• _Extracted records_:
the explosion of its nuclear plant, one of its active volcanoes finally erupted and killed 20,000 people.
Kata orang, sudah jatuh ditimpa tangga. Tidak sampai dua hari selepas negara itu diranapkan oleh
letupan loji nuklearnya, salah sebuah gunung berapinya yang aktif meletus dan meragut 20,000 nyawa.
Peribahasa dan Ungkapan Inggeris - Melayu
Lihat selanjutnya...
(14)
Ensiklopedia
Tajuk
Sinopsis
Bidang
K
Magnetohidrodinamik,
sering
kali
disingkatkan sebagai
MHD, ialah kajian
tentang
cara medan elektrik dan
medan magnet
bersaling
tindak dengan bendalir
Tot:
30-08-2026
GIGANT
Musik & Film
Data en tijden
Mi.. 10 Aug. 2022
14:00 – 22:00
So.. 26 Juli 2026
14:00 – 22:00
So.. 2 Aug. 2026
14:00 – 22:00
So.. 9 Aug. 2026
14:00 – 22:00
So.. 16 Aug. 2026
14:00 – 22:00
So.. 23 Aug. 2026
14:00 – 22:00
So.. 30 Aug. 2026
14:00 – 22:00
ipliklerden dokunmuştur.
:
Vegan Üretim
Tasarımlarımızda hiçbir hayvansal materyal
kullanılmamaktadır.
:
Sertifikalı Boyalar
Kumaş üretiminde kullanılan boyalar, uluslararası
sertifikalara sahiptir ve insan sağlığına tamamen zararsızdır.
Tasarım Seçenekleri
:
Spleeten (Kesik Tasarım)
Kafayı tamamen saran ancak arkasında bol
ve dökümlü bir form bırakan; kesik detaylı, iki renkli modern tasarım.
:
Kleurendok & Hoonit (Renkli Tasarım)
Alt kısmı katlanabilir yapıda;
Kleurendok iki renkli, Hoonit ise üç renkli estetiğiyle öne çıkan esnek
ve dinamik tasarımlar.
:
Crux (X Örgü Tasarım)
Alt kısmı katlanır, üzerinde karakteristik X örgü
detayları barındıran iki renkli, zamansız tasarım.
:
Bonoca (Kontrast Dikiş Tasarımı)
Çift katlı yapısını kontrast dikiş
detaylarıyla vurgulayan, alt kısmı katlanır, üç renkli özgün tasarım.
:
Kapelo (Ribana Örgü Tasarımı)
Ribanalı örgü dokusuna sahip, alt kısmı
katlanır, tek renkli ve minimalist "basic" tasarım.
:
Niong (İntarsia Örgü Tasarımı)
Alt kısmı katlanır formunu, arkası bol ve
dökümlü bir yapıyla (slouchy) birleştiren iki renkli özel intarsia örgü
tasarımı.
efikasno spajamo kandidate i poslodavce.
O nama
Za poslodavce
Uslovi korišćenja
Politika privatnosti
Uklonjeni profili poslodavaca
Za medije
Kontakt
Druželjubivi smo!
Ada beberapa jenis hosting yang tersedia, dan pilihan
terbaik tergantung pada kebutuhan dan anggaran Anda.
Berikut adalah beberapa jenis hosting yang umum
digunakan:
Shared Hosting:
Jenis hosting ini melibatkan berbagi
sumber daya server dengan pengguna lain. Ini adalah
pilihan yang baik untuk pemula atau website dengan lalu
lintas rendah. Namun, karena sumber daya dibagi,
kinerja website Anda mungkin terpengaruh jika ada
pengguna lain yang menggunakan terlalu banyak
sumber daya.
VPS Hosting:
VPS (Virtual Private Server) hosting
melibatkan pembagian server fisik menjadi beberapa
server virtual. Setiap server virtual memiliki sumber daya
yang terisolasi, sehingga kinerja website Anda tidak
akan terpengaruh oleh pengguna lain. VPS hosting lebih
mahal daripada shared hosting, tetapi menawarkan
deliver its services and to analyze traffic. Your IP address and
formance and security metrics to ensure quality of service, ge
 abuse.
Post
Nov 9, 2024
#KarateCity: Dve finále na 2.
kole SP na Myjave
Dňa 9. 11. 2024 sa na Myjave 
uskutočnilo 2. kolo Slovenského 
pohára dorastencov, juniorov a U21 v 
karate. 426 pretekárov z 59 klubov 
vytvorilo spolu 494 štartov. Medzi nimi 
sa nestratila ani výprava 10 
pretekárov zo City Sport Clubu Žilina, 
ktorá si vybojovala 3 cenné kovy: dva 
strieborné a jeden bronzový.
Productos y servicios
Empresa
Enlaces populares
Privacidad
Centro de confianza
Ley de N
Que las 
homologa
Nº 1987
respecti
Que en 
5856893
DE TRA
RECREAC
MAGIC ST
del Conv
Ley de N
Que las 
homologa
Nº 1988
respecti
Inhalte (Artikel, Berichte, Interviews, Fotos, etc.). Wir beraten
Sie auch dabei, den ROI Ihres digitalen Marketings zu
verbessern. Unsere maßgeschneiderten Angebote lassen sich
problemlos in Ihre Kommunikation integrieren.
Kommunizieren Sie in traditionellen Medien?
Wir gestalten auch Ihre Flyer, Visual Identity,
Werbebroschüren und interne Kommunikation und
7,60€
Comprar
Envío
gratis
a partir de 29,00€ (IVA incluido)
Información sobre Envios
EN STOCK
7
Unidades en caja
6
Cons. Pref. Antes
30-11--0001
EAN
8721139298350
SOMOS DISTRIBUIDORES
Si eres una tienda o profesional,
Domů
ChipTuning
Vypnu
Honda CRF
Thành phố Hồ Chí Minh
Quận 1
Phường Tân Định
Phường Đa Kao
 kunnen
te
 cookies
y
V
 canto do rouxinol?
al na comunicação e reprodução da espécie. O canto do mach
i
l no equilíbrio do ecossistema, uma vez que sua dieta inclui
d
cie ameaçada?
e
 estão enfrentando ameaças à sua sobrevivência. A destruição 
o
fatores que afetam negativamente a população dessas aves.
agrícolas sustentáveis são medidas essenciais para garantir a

• _Instructions to follow_:
Find out how many lines above hold "tamamen". Write only the number.

• _Problem solution_:
2